Größter Medizinkongress des Landes
Was in Luxemburg auf dem Gebiet der Arthroskopie möglich ist, hat Seil jedoch bislang nicht nur auf dem OP-Tisch oder aber in wissenschaftlichen Beiträgen für internationale Fachmagazine unter Beweis gestellt, sondern im Dezember 2014 auch auf dem Kirchberg.
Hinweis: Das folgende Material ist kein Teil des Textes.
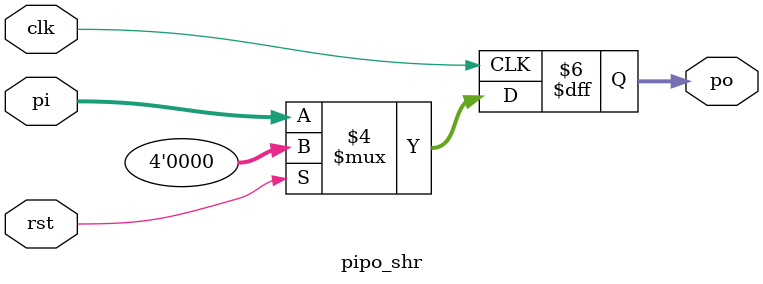
<source format=v>
module pipo_shr(input [3:0] pi, input clk,rst, output reg [3:0] po);
  always@(posedge clk)begin
    if(rst==1)
      po<=4'b0000;
    else
      po<=pi;
  end
endmodule

</source>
Dort nämlich hat der Chirurg in den Luxexpo-Hallen gemeinsam mit dem Luxembourg Institute of Health (ehemals CRP-Santé) den Jahreskongress der Französischen Arthroskopiegesellschaft (SFA) organisiert.
Es war das erste Mal, dass dieser Kongress außerhalb von Frankreich veranstaltet wurde. „Und man ging allgemein davon aus, dass der Kongress von 200 bis 300 Teilnehmern weniger als im vergangenen Jahr in Bordeaux besucht werden würde“, sagt Seil. Am Ende kamen weit mehr als 1500 Teilnehmer auf den Kirchberg. Für die SFA war das ein neuer Rekord. Für Luxemburg übrigens auch. Denn nie zuvor hat es hierzulande einen derart großen Medizinkongress gegeben.
Autor: Uwe Hentschel
Foto © Paul Foguenne, CHL
Infobox
Rund sechs Jahre hat die Organisation des ersten SFA-Jahreskongresses außerhalb Frankreichs gedauert. Drei Jahre hat Romain Seil als Hauptorganisator allein benötigt, um die SFA von Luxemburg als Austragungsort zu überzeugen, drei weitere Jahre, um ein Finanzierungsmodell zu erarbeiten. Unter den 1550 internationalen Teilnehmern der Veranstaltung waren auch 150 luxemburgische Orthopäden, Physiotherapeuten, Forscher und Krankenpfleger. Der Preis für den besten wissenschaftlichen Vortrag ging übrigens auch an eine Luxemburgerin, an Caroline Mouton vom Luxembourg Institute of Health (LIH). Sie präsentierte die Ergebnisse einer Arbeit, die am Centre Hospitalier de Luxembourg und am LIH in Kooperation mit der Uni Luxemburg durchgeführt wurde.